Gobele salasu amo da osobo bagade fifi asi gala amo Hina Gode Ea Gousa: su Sema Gagili gaguli ahoa amo da ilia emo hano ganodini osa: gisia, Yodane Hano da ea ahoabe fisili, hano da sogebi afae amo ganodini agolo agoane hamomu.”
14 En het geschiedde, toen het volk vertrok uit zijn tenten, om over de Jordaan te gaan, zo droegen de priesters de ark des verbonds voor het aangezicht des volks.
15 En als zij, die de ark droegen, tot aan de Jordaan gekomen waren, en de voeten der priesteren, dragende de ark, ingedoopt waren in het uiterste van het water (de Jordaan nu was vol al de dagen des oogstes aan al haar oevers);
Amo eso da ha: i manu gamibi eso ba: i, amola hano da bagadewane nedei.
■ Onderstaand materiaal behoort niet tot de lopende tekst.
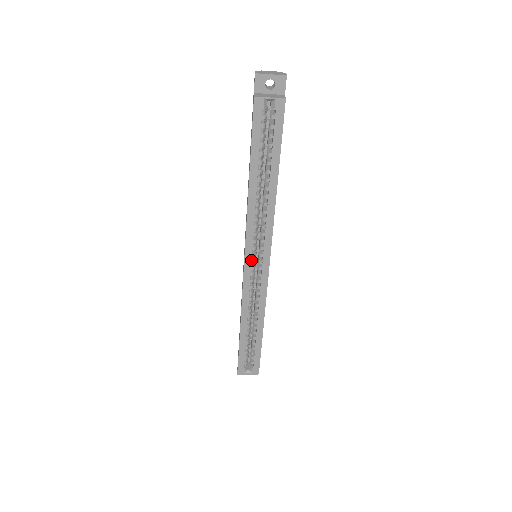
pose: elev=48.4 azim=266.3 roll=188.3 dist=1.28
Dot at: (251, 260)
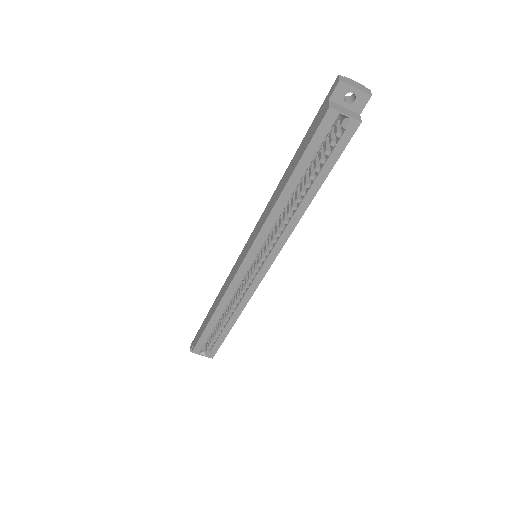
Dot at: (251, 261)
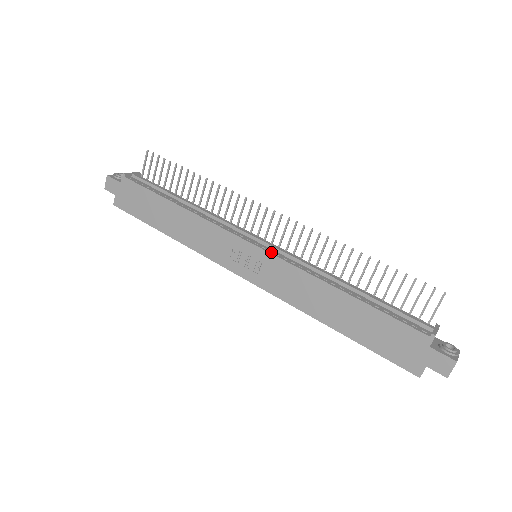
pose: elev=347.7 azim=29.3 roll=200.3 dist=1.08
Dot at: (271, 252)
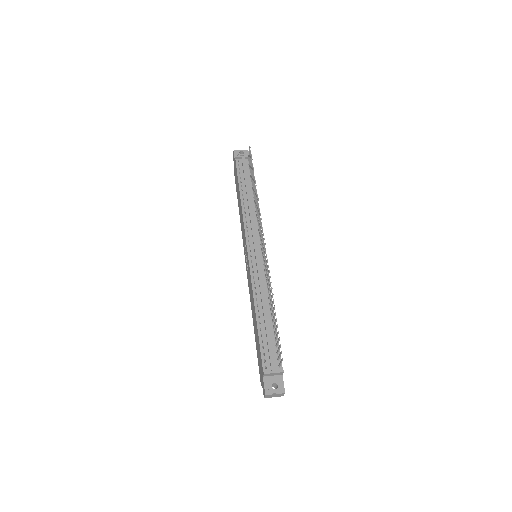
Dot at: occluded
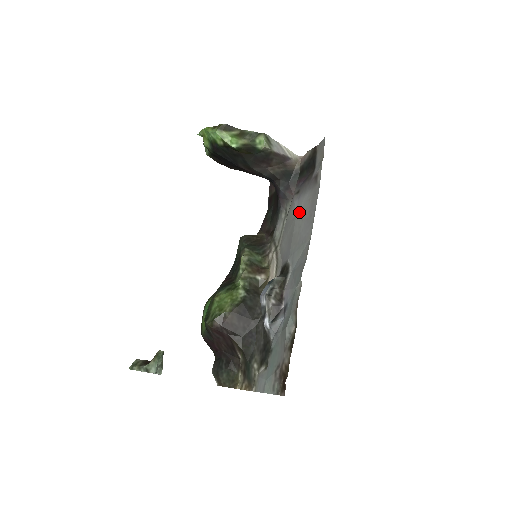
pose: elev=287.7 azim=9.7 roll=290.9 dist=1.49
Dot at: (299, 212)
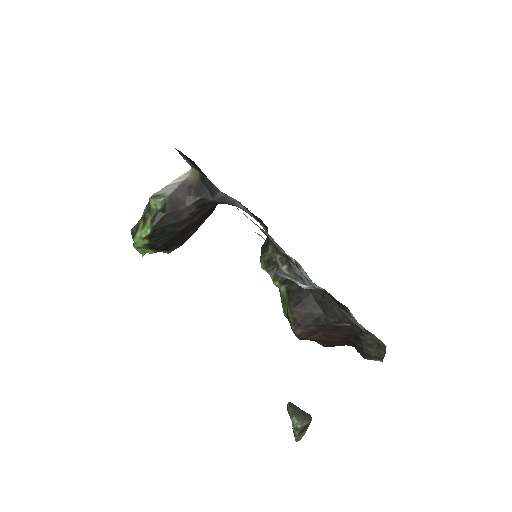
Dot at: occluded
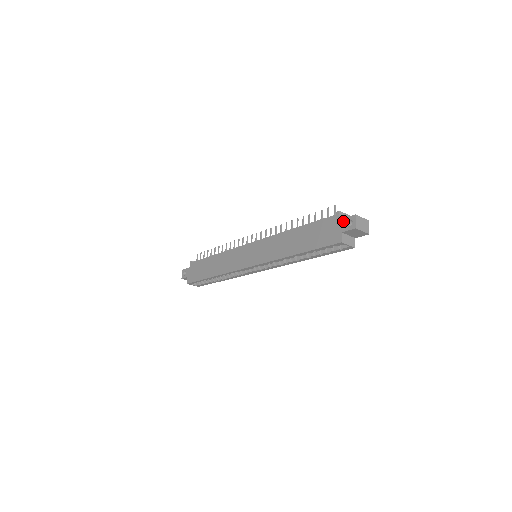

Isala: ili dunu da ilia esalebe fisili, Yodane Hano degemusa: ahoanoba, gobele salasu dunu da Gode Ea Gousa: su Sema Gagili gaguli bisili asi. Gobele salasu dunu da hano amo ganodini ahoanoba,
16 Zo stonden de wateren, die van boven afkwamen; zij rezen op een hoop, zeer verre van de stad Adam af, die ter zijde van Sarthan ligt en die naar de zee des vlakken velds, te weten de Zoutzee, afliepen, vergingen, zij werden afgesneden. Toen trok het volk over, tegenover Jericho.
hano da ea ahoabe fisili, sogebi afae amo A: dame moilai bai bagade Sa: leda: ne moilai gadenei amoga agolo bi agoane hamoi. Be Yodane Hano ea ahoabe Bogoi Hano Wayabo amoga da fisi dagoi. Dunu huluane da osobo hafoga: i amoga degei. Ilia da Yeligou moilai bai bagade gadenene degei.
17 Maar de priesters, die de ark des verbonds des HEEREN droegen, stonden steevast op het droge, in het midden van de Jordaan; en gans Israel ging over op het droge, totdat al het volk geeindigd had door de Jordaan te trekken.
Isala: ili dunu huluane da hafoga: i osobo amoga degelaloba, gobele salasu dunu ilia da Hina Gode Ea Gousa: su Sema Gagili gaguli asili, hafoga: i osobo Yodane Hano dogoa amoga lelu. Dunu huluane da degei dagoiba: le yolesi.